Data pulled from a collection
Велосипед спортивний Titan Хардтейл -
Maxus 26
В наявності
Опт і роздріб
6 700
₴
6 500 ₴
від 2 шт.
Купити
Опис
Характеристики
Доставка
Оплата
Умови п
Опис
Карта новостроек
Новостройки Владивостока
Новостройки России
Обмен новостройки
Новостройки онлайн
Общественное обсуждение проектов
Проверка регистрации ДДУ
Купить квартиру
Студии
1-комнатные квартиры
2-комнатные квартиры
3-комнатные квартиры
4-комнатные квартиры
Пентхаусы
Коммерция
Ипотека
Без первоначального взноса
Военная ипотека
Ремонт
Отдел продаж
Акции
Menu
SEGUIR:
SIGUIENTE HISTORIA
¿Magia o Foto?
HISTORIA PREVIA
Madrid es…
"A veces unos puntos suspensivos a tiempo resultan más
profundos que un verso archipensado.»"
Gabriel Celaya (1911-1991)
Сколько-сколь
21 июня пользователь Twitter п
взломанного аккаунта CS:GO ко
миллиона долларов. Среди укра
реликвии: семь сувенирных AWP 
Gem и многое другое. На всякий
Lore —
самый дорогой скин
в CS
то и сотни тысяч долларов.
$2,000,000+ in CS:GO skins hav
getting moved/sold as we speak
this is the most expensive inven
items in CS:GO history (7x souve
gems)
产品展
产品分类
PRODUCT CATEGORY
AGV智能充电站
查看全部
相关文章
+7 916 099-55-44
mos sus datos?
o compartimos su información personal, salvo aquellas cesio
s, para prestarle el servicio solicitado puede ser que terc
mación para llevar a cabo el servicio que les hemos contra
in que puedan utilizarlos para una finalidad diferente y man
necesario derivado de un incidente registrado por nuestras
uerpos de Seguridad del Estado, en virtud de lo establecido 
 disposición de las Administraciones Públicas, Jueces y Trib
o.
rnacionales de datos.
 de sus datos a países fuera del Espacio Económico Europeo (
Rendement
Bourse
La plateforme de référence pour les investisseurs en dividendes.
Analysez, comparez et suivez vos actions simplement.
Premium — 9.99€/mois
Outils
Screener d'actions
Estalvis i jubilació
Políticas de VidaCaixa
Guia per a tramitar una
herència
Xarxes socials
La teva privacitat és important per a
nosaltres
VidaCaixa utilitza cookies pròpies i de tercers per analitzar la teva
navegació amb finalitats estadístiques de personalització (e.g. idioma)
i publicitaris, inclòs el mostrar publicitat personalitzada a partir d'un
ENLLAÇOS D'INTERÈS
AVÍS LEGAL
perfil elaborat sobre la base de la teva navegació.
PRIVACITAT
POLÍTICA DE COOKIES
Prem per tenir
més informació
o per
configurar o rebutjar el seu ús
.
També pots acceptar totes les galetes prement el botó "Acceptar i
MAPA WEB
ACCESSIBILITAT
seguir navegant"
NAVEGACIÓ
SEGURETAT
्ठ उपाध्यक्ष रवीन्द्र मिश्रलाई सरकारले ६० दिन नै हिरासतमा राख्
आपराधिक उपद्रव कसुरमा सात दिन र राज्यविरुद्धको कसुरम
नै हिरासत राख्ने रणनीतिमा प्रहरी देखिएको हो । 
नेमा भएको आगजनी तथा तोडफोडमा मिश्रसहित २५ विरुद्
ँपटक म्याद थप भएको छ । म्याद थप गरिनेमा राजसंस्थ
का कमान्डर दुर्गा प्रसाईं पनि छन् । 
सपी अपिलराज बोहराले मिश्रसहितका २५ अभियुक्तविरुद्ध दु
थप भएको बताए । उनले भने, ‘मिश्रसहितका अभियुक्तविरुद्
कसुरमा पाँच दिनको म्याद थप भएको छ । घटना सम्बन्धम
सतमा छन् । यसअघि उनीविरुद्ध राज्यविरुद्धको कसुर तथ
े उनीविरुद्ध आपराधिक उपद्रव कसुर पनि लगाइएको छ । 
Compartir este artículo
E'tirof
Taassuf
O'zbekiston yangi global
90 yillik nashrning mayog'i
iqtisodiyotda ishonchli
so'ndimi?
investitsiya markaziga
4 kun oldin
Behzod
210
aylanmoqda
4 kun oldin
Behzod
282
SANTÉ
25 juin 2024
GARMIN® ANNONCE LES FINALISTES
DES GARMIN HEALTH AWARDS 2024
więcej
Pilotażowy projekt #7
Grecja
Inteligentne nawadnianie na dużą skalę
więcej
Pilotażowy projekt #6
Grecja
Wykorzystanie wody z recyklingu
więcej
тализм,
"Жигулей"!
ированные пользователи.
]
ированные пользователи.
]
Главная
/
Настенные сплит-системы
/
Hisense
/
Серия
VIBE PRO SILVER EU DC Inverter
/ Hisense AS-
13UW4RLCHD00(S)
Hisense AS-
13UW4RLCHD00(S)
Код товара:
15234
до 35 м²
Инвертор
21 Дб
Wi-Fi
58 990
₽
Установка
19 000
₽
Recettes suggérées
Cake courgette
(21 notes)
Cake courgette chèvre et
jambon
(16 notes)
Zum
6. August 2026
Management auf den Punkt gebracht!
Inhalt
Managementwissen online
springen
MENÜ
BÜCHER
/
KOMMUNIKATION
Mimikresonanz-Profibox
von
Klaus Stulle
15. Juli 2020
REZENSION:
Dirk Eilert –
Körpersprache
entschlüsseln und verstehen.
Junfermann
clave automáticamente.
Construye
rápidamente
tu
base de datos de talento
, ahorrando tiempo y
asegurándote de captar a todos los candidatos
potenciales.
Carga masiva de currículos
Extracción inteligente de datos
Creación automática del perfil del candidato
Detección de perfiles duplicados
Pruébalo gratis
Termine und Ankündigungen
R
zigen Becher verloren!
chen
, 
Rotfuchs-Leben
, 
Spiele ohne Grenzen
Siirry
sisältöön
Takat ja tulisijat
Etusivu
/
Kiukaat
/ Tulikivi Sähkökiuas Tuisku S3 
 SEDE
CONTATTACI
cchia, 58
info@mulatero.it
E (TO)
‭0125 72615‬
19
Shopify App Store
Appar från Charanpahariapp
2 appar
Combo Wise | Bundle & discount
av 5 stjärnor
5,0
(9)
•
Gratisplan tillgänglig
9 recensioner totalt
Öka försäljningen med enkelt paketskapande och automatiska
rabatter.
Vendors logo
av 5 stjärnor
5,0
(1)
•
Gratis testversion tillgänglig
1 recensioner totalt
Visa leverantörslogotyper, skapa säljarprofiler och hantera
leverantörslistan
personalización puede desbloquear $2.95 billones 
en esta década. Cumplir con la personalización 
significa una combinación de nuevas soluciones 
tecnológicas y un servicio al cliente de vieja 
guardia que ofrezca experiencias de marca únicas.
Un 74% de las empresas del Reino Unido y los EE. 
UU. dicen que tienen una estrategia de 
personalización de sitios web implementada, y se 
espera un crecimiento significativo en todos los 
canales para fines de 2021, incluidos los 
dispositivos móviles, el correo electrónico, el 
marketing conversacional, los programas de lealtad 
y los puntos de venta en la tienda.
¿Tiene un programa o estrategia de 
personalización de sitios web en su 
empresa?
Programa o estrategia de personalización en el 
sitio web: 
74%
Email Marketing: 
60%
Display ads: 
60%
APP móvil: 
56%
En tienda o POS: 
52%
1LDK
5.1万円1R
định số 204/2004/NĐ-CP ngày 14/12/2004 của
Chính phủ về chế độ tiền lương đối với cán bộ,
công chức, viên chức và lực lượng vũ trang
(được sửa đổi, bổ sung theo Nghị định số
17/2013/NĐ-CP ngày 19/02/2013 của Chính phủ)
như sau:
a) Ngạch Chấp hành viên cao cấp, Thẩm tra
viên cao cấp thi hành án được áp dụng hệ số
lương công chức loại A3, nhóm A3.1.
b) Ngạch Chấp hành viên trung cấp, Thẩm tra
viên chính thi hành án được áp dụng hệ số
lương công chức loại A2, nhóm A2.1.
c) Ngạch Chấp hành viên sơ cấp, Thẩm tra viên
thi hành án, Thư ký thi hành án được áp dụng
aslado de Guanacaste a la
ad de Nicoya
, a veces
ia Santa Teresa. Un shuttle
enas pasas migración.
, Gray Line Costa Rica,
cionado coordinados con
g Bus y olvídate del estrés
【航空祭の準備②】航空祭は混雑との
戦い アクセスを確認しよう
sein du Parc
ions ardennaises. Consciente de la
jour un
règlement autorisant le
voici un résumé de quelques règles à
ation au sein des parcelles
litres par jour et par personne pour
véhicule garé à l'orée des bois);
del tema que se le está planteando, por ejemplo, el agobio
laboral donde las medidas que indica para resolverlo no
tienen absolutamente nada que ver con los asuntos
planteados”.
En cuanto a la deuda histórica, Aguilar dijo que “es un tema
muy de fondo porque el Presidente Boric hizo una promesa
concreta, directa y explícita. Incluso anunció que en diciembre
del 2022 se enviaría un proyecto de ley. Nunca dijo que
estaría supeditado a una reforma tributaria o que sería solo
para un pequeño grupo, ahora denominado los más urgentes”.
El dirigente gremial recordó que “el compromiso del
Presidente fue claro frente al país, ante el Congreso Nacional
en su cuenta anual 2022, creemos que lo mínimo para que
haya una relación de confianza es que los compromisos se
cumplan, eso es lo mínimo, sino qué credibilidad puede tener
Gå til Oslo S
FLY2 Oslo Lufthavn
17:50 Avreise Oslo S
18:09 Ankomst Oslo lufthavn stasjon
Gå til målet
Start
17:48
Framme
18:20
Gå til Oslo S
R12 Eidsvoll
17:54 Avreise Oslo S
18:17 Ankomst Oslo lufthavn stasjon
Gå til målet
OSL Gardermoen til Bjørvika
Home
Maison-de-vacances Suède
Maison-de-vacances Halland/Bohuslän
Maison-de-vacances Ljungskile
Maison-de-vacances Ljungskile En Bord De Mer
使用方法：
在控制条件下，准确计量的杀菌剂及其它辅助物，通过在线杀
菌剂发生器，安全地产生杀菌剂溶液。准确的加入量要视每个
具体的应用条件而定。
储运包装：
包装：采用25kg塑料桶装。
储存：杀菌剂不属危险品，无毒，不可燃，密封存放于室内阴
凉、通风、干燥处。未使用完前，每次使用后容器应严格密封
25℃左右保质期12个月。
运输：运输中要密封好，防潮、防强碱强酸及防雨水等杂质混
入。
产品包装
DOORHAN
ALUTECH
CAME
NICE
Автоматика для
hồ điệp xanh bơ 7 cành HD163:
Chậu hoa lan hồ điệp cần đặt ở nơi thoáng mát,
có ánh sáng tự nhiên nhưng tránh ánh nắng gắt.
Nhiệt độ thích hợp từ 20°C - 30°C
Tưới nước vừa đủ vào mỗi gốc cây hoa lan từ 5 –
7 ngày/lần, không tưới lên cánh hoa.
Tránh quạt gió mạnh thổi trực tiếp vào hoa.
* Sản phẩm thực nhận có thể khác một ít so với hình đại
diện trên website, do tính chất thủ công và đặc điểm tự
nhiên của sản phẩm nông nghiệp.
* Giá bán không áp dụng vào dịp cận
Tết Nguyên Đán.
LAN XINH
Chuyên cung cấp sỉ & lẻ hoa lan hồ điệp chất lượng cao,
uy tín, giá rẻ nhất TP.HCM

**Action item:** Copy the rows word for word, from the very first line up to and including the line that contains "Общественное обсуждение проектов".

**Answer space:**
Велосипед спортивний Titan Хардтейл -
Maxus 26
В наявності
Опт і роздріб
6 700
₴
6 500 ₴
від 2 шт.
Купити
Опис
Характеристики
Доставка
Оплата
Умови п
Опис
Карта новостроек
Новостройки Владивостока
Новостройки России
Обмен новостройки
Новостройки онлайн
Общественное обсуждение проектов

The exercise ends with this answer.